TASK OBJECTIVE =
Start at the line with "There are certainly" in the records below, stop at the line with "6 See e.g. Marios", and return every line in that span exactly, the two end lines included.

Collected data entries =
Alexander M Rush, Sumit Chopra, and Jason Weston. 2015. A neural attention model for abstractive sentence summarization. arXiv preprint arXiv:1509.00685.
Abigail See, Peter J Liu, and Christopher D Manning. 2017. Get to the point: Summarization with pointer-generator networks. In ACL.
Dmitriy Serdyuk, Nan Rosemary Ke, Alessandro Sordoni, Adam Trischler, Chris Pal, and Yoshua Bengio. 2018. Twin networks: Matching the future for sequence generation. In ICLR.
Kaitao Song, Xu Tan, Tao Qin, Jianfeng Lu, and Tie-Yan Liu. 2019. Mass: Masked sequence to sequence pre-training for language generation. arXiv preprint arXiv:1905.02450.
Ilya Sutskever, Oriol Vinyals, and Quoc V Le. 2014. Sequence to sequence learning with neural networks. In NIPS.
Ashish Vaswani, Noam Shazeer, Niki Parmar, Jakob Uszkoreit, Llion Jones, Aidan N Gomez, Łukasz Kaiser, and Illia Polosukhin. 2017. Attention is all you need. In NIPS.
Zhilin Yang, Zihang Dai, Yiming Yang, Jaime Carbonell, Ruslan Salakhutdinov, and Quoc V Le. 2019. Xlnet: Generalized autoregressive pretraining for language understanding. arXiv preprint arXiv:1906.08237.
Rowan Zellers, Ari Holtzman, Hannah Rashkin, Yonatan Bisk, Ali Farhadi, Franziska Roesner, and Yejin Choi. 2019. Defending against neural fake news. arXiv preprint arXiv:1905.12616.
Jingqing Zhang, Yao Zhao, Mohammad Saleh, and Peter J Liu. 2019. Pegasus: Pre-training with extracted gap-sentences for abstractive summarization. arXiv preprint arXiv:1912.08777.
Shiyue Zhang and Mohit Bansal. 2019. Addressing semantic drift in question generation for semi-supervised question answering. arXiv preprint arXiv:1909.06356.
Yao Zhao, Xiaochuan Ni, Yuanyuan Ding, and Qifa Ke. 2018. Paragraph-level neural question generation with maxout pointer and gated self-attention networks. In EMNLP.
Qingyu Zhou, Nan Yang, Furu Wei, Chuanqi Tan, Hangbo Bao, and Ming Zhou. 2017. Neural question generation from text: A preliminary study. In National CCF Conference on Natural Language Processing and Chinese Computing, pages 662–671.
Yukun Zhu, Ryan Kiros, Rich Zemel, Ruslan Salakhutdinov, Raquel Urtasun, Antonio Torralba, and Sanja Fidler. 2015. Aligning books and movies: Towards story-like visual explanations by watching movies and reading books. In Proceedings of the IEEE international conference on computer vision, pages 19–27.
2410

* * *

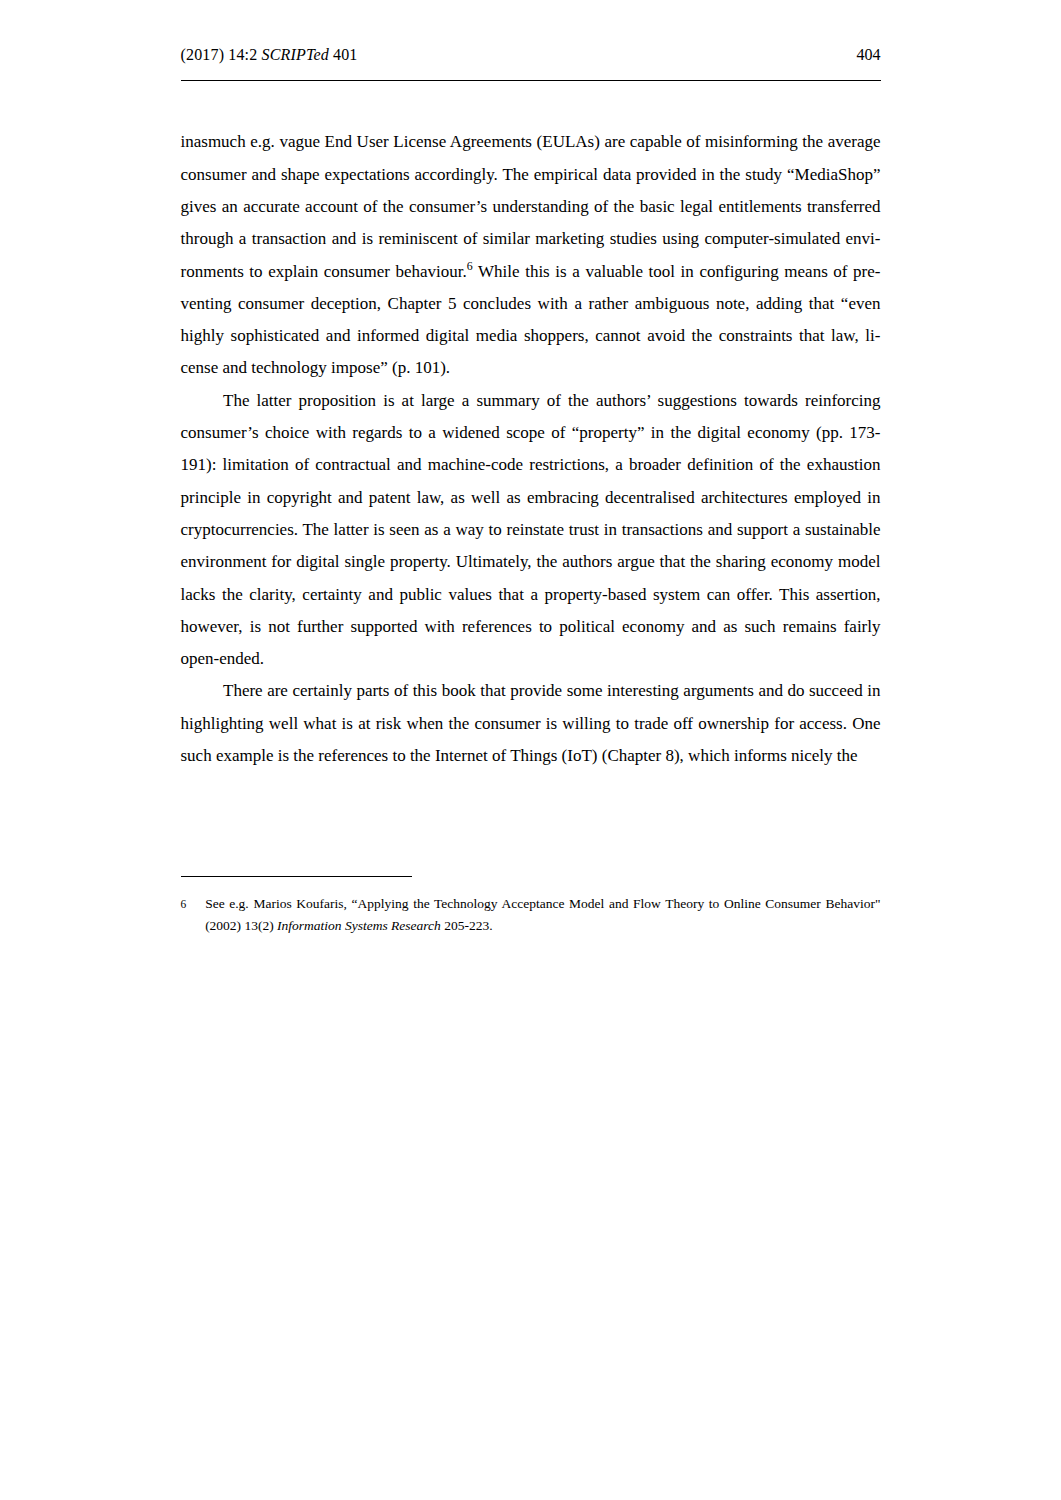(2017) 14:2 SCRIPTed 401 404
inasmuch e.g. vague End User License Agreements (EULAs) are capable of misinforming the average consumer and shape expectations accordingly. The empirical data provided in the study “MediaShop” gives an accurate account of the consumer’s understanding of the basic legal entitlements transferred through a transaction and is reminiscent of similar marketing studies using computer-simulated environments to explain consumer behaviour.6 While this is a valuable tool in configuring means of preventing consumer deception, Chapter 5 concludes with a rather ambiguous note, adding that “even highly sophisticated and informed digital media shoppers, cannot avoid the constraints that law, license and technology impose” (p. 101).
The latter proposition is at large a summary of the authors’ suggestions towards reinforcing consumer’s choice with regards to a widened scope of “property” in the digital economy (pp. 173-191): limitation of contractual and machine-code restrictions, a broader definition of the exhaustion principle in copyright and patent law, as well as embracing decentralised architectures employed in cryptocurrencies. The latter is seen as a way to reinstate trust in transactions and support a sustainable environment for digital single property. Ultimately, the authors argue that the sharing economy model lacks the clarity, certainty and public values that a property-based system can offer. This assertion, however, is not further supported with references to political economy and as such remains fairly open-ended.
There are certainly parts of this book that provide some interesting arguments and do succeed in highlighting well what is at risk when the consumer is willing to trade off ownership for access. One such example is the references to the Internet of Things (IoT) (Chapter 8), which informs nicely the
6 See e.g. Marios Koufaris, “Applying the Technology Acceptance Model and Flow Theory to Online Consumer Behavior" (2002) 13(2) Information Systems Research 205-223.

WRITTEN SOLUTION =
There are certainly parts of this book that provide some interesting arguments and do succeed in highlighting well what is at risk when the consumer is willing to trade off ownership for access. One such example is the references to the Internet of Things (IoT) (Chapter 8), which informs nicely the
6 See e.g. Marios Koufaris, “Applying the Technology Acceptance Model and Flow Theory to Online Consumer Behavior" (2002) 13(2) Information Systems Research 205-223.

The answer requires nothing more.